Elevated gastric fluid pH is also said to be a risk factor for phlegmonous gastritis [6]. The patient in the present case had been taking a PPI (lansoprazole 15 mg/d) and was also administered PPI intravenously before and after ESD. It is therefore possible that administration of a strong acid-suppressive agent reduced the stomach’s ability to kill bacteria by increasing gastric pH, which contributed to onset of the disease [6]. PPIs are said to be useful in healing post-ESD ulcers [7], but given their association with phlegmonous gastritis, further studies are warranted to investigate whether PPIs or H2-blockers are indicated in immunocompromised patients.

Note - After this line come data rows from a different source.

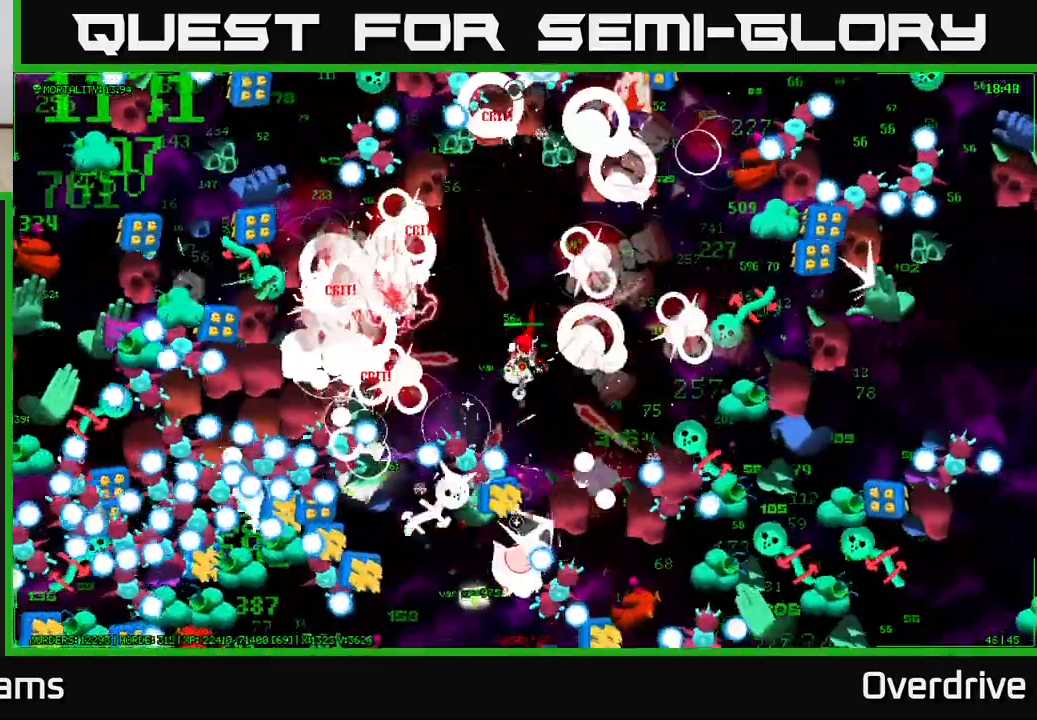
{"buttons": [], "left_stick": "up", "right_stick": "down-left", "events": [[17, "left_stick", "right"], [100, "left_stick", "up-left"], [267, "right_stick", "down-left"], [333, "left_stick", "center"], [467, "left_stick", "up"]]}
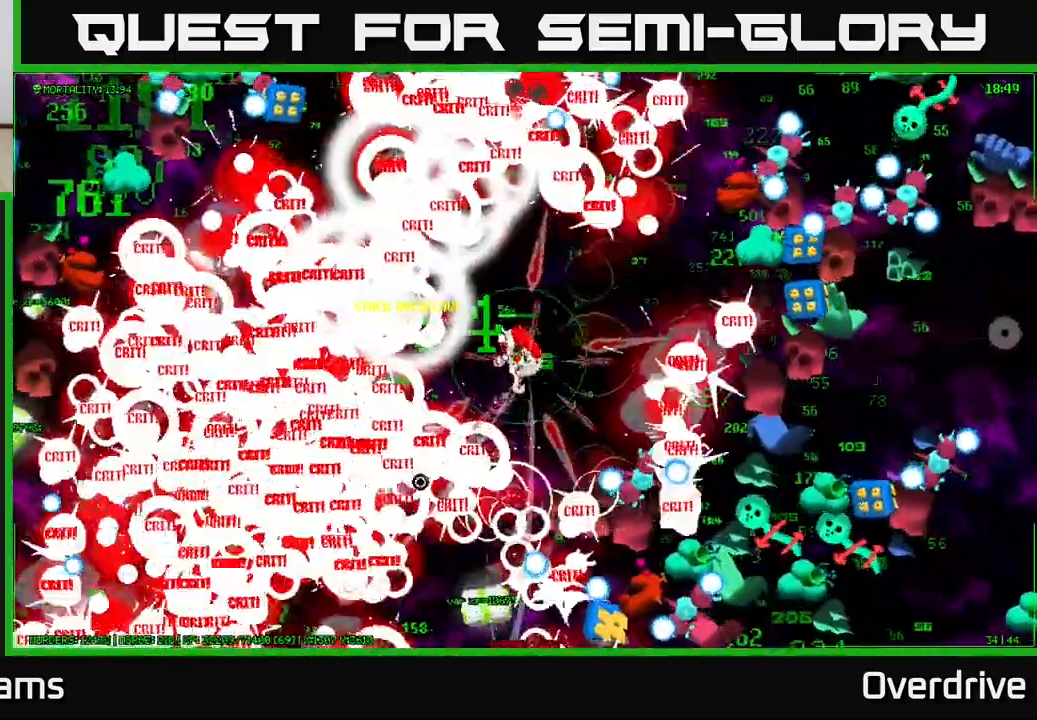
{"buttons": [], "left_stick": "left", "right_stick": "up-left", "events": [[283, "left_stick", "down-left"], [483, "left_stick", "left"], [500, "right_stick", "up-left"]]}
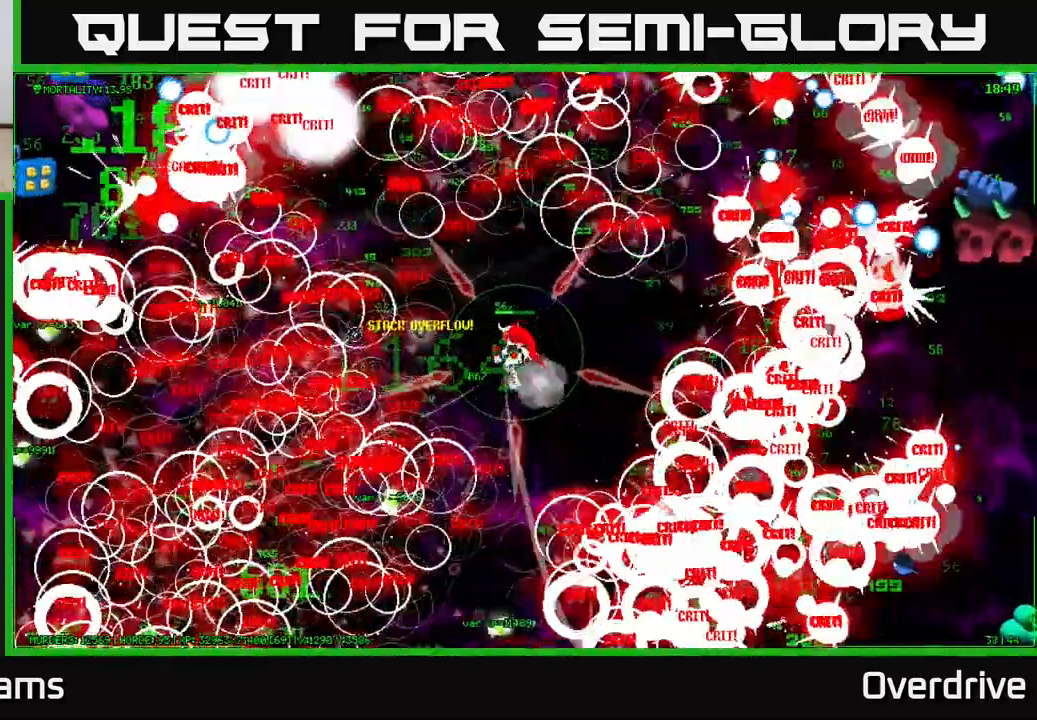
{"buttons": [], "left_stick": "left", "right_stick": "up", "events": [[117, "right_stick", "up"], [150, "left_stick", "center"], [300, "left_stick", "down-left"], [467, "left_stick", "left"]]}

In a 1919 review of 215 cases of phlegmonous gastritis, Sundberg et al. reported a mortality rate of 92% [8], while in a 2014 review of 45 cases of phlegmonous gastritis, Rada-Palomino et al. reported a mortality rate of 27%, showing that prognostication improved over time [1]. It has also been reported that antibiotic therapy can be selected as long as there are no serious complications, such as hemorrhage or perforation [4], and that surgery and antibiotic therapy do not produce significantly different outcomes [1]. The present case was not accompanied by perforation or hemorrhage, and because of the presence of MDS and diabetes, we decided that the patient was susceptible to infection and postoperative suture rupture, so we elected for antibiotic treatment.

Gastric ESD was first reported in 1998 and became eligible for insurance coverage in 2006. This short history and lack of case reports on post-ESD phlegmonous gastritis mean that much remains unclear about its incidence rate, relationship with the techniques used, and other factors [5]. It is thought that this disease can be caused by a variety of pathogenic bacteria, so starting therapy with a broad-spectrum antibiotic then changing to a narrower range based on reliable culture results appears to be a valid approach. Different bacteria are often detected from pus, gastric mucosa biopsies, blood, and other sources, so it must be recognized that culture results are not absolute and there should be no hesitation to use broad-spectrum antibiotics for long periods, depending on the clinical course. Antibiotics are not routinely administered before and after gastric ESD [9], but in patients like ours with high infection risk factors, such as high age, diabetes, and habitual alcohol use, the possibility of postoperative phlegmonous gastritis should be taken into consideration when deciding whether to administer antibiotics before and after surgery. Such patients also require careful postoperative management, including upper gastrointestinal endoscopy.

Ethical Approval

The study was approved by the Institutional Review Board of Kishiwada Tokushukai Hospital.

Written informed consent was obtained from the patient.

Conflicts of Interest

The authors declare that there are no conflicts of interest regarding the publication of this article.